Please count the lines in the records below that contain the string "ventricle". Case matters; give only the number.

::::

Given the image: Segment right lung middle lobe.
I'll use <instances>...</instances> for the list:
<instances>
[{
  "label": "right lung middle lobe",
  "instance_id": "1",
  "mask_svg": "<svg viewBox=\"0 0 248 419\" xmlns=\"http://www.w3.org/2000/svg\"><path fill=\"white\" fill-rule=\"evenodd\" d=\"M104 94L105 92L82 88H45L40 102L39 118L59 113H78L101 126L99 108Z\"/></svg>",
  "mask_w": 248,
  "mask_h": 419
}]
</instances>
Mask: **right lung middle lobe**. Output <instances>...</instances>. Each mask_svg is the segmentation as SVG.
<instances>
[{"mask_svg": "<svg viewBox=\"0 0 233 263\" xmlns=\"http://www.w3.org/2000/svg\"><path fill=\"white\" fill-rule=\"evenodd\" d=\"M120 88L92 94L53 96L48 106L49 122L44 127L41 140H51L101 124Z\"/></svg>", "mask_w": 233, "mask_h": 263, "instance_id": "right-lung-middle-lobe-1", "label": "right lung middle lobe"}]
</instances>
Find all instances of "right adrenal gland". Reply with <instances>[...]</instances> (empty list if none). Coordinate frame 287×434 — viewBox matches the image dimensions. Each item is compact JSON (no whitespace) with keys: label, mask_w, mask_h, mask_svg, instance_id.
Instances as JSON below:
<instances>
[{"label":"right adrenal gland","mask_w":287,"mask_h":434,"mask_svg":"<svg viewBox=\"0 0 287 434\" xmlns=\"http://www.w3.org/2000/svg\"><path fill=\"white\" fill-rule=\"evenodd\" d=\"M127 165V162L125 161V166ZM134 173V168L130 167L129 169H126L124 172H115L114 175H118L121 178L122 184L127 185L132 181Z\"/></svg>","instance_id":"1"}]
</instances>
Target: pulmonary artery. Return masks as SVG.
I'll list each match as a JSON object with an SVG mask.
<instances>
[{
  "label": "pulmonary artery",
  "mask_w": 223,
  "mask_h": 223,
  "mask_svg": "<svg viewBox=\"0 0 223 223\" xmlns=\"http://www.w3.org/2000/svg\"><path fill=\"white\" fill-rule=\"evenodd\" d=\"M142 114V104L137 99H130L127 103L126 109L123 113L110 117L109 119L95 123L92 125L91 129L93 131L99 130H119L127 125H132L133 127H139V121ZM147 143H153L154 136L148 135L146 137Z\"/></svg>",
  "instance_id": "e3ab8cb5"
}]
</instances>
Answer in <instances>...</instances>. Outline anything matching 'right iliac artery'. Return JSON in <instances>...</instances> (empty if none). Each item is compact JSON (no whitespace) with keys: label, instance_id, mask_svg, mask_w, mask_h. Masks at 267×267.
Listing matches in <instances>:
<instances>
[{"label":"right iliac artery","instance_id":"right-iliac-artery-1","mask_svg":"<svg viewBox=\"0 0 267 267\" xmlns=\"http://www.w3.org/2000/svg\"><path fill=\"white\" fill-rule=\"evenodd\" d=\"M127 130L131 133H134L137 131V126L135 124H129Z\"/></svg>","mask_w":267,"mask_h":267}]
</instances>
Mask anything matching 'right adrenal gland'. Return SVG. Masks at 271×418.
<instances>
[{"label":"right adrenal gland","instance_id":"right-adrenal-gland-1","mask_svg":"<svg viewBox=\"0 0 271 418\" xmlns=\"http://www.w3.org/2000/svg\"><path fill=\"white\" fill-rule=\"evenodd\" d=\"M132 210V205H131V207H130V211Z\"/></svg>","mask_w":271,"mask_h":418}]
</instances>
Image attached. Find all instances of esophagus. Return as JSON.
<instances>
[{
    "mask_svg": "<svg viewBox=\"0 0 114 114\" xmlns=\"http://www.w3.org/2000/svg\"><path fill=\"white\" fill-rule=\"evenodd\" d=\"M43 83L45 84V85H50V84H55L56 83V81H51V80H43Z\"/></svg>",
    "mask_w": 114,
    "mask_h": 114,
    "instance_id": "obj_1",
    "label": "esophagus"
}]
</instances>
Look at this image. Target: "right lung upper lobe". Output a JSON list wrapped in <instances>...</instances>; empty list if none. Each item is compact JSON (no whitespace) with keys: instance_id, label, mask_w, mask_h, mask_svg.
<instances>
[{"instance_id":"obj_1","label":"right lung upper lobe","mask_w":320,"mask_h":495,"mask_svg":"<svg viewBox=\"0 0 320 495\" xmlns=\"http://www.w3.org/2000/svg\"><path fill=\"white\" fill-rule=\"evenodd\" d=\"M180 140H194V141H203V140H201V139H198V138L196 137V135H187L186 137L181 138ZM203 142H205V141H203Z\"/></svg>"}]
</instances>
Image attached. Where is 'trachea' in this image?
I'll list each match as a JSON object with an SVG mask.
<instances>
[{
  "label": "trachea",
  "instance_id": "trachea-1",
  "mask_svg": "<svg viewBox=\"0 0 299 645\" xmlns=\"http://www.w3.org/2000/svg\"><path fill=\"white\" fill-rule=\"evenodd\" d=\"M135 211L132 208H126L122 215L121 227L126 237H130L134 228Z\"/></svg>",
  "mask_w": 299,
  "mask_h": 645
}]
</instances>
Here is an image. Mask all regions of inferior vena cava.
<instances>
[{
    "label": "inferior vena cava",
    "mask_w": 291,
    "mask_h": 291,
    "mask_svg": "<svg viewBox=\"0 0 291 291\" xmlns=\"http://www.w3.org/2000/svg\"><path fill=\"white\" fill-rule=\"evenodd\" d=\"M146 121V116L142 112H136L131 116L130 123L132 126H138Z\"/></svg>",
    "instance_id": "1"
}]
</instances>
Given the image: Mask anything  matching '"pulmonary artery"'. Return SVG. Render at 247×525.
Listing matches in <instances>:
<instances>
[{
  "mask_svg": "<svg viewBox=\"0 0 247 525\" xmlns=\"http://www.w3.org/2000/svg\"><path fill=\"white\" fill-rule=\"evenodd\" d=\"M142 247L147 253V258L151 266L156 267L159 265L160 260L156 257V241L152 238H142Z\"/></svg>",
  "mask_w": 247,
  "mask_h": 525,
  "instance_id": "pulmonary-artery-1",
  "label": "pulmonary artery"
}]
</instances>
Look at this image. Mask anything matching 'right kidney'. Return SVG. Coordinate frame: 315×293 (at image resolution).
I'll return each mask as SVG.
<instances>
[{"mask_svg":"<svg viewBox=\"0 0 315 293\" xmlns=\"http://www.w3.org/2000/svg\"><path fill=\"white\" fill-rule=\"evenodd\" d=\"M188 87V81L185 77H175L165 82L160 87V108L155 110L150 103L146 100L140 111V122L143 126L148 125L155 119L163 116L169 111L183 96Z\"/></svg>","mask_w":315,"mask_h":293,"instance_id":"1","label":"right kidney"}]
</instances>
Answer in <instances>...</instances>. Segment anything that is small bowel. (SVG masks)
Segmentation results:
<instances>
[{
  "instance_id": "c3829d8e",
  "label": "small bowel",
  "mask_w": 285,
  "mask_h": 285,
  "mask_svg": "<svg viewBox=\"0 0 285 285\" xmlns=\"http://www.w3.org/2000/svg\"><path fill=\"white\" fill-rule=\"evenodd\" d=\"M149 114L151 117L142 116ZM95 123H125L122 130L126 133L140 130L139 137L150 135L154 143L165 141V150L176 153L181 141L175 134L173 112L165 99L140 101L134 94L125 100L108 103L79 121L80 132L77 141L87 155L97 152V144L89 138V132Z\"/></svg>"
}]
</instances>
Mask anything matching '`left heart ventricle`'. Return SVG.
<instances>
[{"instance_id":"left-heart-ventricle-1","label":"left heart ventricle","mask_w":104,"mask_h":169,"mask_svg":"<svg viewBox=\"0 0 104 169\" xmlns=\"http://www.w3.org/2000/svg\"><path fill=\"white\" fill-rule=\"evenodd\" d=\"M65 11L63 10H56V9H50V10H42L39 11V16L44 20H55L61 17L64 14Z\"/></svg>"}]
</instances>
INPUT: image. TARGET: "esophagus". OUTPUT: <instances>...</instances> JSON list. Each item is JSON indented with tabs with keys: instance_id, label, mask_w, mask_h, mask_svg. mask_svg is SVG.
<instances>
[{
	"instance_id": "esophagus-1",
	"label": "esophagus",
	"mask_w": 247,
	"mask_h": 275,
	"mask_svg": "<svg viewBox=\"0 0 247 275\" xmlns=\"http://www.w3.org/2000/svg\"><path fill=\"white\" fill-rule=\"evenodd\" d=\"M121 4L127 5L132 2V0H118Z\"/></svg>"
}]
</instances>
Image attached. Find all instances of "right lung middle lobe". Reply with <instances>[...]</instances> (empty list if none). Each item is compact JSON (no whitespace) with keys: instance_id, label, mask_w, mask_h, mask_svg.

::::

### Expected output
2